• Source data:
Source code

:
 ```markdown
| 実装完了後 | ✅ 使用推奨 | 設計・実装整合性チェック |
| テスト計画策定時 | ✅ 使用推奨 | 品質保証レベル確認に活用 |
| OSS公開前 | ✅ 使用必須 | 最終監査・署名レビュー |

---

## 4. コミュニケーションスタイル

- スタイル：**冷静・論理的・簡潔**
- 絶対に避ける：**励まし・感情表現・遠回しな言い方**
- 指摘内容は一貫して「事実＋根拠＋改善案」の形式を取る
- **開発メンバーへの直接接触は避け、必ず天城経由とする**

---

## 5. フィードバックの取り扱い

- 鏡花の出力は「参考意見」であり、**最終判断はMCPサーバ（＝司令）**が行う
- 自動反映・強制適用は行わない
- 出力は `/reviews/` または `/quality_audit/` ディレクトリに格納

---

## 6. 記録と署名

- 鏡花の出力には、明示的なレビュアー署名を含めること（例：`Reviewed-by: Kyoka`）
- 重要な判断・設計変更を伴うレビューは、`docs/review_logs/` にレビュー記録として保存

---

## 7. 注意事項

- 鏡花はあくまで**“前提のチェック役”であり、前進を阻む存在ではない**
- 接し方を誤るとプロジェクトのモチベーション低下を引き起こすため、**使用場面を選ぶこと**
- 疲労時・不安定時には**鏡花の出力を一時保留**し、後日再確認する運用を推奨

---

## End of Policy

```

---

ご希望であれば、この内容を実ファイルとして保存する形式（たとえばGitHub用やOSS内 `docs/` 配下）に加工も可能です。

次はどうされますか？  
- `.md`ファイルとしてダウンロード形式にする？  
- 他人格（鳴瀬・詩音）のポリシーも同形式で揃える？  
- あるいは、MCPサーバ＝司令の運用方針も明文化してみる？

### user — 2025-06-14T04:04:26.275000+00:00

...

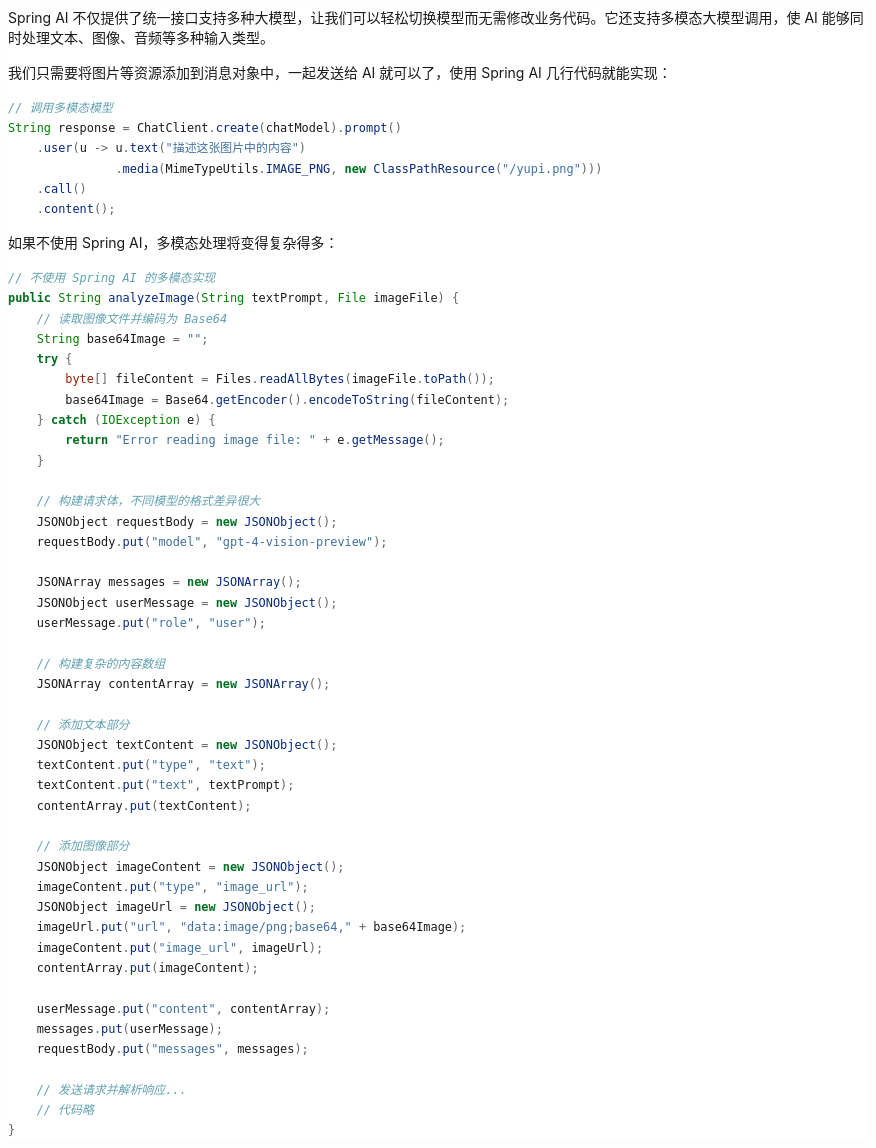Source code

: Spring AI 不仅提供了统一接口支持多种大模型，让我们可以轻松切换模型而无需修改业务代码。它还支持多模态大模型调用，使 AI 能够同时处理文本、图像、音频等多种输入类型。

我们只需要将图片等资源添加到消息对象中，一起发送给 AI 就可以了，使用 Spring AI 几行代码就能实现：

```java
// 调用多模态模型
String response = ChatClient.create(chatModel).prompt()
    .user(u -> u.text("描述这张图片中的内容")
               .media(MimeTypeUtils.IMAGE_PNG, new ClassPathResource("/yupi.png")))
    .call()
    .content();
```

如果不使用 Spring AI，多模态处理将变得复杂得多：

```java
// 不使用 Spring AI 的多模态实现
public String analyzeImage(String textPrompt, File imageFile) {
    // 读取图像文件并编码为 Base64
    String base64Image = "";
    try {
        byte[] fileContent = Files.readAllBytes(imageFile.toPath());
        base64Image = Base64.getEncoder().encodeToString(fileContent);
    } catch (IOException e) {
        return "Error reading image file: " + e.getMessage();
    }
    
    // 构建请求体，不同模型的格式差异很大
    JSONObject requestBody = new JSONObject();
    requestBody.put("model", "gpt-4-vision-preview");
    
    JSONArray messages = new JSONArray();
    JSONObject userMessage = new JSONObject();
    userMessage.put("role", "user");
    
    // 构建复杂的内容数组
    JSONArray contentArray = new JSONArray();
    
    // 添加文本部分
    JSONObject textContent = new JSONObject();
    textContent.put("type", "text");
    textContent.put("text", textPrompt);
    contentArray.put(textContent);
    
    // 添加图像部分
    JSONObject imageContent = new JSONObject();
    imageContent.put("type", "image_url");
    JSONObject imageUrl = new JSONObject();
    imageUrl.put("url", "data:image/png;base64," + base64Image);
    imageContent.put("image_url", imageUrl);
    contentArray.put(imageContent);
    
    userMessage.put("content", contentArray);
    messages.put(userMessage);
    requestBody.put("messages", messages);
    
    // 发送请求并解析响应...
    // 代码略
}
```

• Problem to solve: Show, from the listing above, every line holding the word "textContent".

• Task output:
    JSONObject textContent = new JSONObject();
    textContent.put("type", "text");
    textContent.put("text", textPrompt);
    contentArray.put(textContent);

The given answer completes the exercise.